DATA SHOWN
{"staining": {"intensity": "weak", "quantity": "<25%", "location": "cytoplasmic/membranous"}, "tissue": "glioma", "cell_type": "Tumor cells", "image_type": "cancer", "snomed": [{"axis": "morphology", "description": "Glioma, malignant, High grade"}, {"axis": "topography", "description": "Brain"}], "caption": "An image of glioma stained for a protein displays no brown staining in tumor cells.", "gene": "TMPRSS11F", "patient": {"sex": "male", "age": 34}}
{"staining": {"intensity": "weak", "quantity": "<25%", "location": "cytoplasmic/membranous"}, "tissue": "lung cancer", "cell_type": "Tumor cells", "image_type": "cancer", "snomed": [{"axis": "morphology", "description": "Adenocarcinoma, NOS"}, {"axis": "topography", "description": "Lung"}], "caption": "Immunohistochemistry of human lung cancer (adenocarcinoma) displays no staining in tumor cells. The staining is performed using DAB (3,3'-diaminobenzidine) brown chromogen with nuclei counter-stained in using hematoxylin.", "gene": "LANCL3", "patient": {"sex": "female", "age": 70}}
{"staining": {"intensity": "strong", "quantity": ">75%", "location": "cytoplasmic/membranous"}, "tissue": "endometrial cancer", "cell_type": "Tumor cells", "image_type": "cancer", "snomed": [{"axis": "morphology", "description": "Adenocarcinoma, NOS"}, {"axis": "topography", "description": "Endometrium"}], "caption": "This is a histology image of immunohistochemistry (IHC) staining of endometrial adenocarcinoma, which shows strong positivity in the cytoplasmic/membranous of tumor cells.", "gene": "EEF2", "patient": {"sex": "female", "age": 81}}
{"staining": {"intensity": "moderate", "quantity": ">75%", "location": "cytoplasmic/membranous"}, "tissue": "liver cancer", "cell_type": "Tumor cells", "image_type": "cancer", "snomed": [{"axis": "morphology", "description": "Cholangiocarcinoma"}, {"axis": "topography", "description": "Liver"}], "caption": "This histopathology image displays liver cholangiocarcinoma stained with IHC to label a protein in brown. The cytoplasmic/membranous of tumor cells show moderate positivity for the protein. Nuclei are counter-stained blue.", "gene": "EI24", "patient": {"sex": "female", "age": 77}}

REQUIRED ACTION
Repeat the data word for word. Leave nothing out.

RESPONSE FOR THIS EXERCISE
{"staining": {"intensity": "weak", "quantity": "<25%", "location": "cytoplasmic/membranous"}, "tissue": "glioma", "cell_type": "Tumor cells", "image_type": "cancer", "snomed": [{"axis": "morphology", "description": "Glioma, malignant, High grade"}, {"axis": "topography", "description": "Brain"}], "caption": "An image of glioma stained for a protein displays no brown staining in tumor cells.", "gene": "TMPRSS11F", "patient": {"sex": "male", "age": 34}}
{"staining": {"intensity": "weak", "quantity": "<25%", "location": "cytoplasmic/membranous"}, "tissue": "lung cancer", "cell_type": "Tumor cells", "image_type": "cancer", "snomed": [{"axis": "morphology", "description": "Adenocarcinoma, NOS"}, {"axis": "topography", "description": "Lung"}], "caption": "Immunohistochemistry of human lung cancer (adenocarcinoma) displays no staining in tumor cells. The staining is performed using DAB (3,3'-diaminobenzidine) brown chromogen with nuclei counter-stained in using hematoxylin.", "gene": "LANCL3", "patient": {"sex": "female", "age": 70}}
{"staining": {"intensity": "strong", "quantity": ">75%", "location": "cytoplasmic/membranous"}, "tissue": "endometrial cancer", "cell_type": "Tumor cells", "image_type": "cancer", "snomed": [{"axis": "morphology", "description": "Adenocarcinoma, NOS"}, {"axis": "topography", "description": "Endometrium"}], "caption": "This is a histology image of immunohistochemistry (IHC) staining of endometrial adenocarcinoma, which shows strong positivity in the cytoplasmic/membranous of tumor cells.", "gene": "EEF2", "patient": {"sex": "female", "age": 81}}
{"staining": {"intensity": "moderate", "quantity": ">75%", "location": "cytoplasmic/membranous"}, "tissue": "liver cancer", "cell_type": "Tumor cells", "image_type": "cancer", "snomed": [{"axis": "morphology", "description": "Cholangiocarcinoma"}, {"axis": "topography", "description": "Liver"}], "caption": "This histopathology image displays liver cholangiocarcinoma stained with IHC to label a protein in brown. The cytoplasmic/membranous of tumor cells show moderate positivity for the protein. Nuclei are counter-stained blue.", "gene": "EI24", "patient": {"sex": "female", "age": 77}}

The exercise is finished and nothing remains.